Start of SELECTED EXCERPT

This technology was built in the name of nostalgia but is being used in the name of nonsense.
Last Thursday, genealogy website MyHeritage announced a new tool for animating photos, called Deep Nostalgia. While the tech was intended to let users “bring beloved ancestors back to life” and “experience your family history like never before,” many internet denizens have been finding far less wholesome applications for it.
“So I wanted to know how the recent #DeepLearning facial animations services do with busts and decided to give that botched Christiano Ronaldo statue a spin,” one Twitter user captioned a “#DeeplyDisturbed” video created with the MyHeritage software to show the bronze bust uncannily moving about.
An animated version of the Mona Lisa is less disturbing, but still unsettling.
“Since that #DeepNostalgia thing is gaining popularity, I found something that #InternetNeverForgets,” tweeted another user who experimented with the software to animate Beyoncé’s face mid-performance.
“Frederick Douglass, the mighty abolitionist, was the single most photographed person in the United States during the nineteenth century. Here’s how he might’ve looked in motion. Brace yourself and press play,” tweeted a user who decided to use the tool for something closer to its intended purpose.
MyHeritage is aware that the tool — which uses tech developed by deep-learning company D-ID — could thrust photos deep into weird territory.
“Some people love the Deep Nostalgia feature and consider it magical, while others find it creepy and dislike it,” the company wrote in an FAQ section. “Indeed, the results can be controversial and it’s hard to stay indifferent to this technology.”
With that in mind, MyHeritage invites users to “please use this feature on your own historical photos and not on photos featuring living people without their permission.” Moreover, the ability to include speech in the videos has purposefully not been included in order to “prevent abuse.”

End of SELECTED EXCERPT
Start of EXTRACTED RECORDS

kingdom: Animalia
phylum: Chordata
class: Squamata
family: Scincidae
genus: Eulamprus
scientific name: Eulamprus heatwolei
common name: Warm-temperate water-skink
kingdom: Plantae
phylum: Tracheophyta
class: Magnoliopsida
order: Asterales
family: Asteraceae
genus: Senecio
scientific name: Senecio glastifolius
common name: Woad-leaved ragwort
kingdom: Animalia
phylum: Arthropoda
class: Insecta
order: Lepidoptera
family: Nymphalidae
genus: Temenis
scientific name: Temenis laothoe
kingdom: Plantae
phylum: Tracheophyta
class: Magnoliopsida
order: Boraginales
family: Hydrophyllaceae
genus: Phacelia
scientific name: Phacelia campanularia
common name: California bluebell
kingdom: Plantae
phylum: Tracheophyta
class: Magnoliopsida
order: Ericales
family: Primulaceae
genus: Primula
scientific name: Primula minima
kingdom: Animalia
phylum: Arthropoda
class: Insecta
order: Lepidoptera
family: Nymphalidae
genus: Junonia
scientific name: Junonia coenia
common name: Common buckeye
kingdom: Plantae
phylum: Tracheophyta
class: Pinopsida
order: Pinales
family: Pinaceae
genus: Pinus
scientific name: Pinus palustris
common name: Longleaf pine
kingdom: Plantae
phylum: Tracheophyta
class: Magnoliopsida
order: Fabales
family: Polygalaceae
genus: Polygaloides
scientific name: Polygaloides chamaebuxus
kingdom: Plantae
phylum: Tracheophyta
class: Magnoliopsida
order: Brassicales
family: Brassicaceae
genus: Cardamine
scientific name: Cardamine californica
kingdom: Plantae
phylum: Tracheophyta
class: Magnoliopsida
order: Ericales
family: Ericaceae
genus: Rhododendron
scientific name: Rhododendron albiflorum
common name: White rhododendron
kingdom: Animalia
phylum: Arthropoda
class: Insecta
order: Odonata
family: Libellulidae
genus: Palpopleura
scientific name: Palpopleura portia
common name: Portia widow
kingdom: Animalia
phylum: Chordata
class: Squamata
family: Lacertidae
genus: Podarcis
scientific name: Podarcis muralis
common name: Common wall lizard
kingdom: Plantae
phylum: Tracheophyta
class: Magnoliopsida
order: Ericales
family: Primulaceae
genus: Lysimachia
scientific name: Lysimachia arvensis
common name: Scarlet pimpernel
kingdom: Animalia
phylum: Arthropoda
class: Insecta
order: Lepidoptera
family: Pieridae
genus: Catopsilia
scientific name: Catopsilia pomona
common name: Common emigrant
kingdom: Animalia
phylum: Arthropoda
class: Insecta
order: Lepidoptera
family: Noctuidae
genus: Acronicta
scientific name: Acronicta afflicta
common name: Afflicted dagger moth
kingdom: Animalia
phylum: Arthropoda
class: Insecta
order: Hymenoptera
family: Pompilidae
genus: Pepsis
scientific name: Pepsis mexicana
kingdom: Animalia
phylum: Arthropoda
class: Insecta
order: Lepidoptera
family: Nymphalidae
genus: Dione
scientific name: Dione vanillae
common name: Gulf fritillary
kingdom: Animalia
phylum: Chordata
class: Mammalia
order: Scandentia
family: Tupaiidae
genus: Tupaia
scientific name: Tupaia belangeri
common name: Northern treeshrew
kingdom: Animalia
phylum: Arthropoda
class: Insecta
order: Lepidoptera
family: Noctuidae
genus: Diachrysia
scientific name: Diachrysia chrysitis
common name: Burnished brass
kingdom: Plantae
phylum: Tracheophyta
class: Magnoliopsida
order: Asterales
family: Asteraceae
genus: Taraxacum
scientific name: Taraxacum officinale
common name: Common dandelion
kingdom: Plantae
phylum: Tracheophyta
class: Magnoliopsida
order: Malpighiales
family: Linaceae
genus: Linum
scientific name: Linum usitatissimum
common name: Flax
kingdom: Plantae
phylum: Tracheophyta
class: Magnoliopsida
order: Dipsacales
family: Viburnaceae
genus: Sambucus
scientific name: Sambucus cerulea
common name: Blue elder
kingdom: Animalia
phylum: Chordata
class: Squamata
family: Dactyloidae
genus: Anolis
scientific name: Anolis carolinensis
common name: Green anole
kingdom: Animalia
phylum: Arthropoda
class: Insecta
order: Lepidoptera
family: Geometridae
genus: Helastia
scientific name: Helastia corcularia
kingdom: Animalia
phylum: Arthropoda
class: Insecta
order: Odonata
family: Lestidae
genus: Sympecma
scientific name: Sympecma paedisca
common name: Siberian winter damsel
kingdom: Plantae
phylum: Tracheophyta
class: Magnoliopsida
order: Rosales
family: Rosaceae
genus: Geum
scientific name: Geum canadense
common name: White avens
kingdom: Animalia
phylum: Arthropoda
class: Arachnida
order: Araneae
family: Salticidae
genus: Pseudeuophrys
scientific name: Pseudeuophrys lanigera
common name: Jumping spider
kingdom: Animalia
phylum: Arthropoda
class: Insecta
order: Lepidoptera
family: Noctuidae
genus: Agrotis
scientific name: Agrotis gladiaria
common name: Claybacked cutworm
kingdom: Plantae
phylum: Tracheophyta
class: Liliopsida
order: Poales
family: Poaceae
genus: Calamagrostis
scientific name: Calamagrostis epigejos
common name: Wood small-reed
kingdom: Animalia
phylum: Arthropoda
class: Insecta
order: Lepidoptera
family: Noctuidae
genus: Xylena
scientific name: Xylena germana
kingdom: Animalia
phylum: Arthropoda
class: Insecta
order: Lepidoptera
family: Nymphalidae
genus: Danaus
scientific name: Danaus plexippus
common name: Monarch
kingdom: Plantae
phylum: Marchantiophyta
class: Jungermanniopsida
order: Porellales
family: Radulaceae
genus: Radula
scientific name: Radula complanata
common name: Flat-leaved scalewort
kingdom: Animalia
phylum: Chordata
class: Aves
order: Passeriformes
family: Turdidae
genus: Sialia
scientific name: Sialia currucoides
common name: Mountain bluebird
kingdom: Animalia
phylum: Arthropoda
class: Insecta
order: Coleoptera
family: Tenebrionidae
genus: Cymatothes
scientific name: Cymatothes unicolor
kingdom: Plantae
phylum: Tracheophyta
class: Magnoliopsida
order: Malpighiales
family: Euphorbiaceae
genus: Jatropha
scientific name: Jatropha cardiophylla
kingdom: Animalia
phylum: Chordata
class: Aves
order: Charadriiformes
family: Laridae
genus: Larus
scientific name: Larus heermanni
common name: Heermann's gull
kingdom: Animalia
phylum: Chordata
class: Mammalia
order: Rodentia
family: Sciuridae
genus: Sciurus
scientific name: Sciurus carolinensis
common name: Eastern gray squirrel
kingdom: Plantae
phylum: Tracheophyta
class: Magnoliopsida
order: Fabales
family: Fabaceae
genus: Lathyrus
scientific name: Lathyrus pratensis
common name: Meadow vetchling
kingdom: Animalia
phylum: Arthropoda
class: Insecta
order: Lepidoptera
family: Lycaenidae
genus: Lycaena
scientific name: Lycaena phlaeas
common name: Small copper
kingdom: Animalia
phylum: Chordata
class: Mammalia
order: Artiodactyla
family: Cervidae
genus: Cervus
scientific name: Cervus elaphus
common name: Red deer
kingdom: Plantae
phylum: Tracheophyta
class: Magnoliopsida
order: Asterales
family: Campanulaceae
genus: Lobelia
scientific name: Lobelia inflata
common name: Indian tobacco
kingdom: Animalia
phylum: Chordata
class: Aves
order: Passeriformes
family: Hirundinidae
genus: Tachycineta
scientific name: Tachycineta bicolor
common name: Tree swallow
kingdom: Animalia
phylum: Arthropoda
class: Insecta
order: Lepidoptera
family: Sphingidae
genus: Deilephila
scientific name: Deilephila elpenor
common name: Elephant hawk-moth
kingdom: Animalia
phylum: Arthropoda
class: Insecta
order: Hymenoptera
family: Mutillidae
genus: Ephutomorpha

End of EXTRACTED RECORDS

WORK ORDER:
According to the article about MyHeritage's Deep Nostalgia tool, which company developed the technology the tool uses?

ANSWER SECTION:
D-ID, a deep-learning company.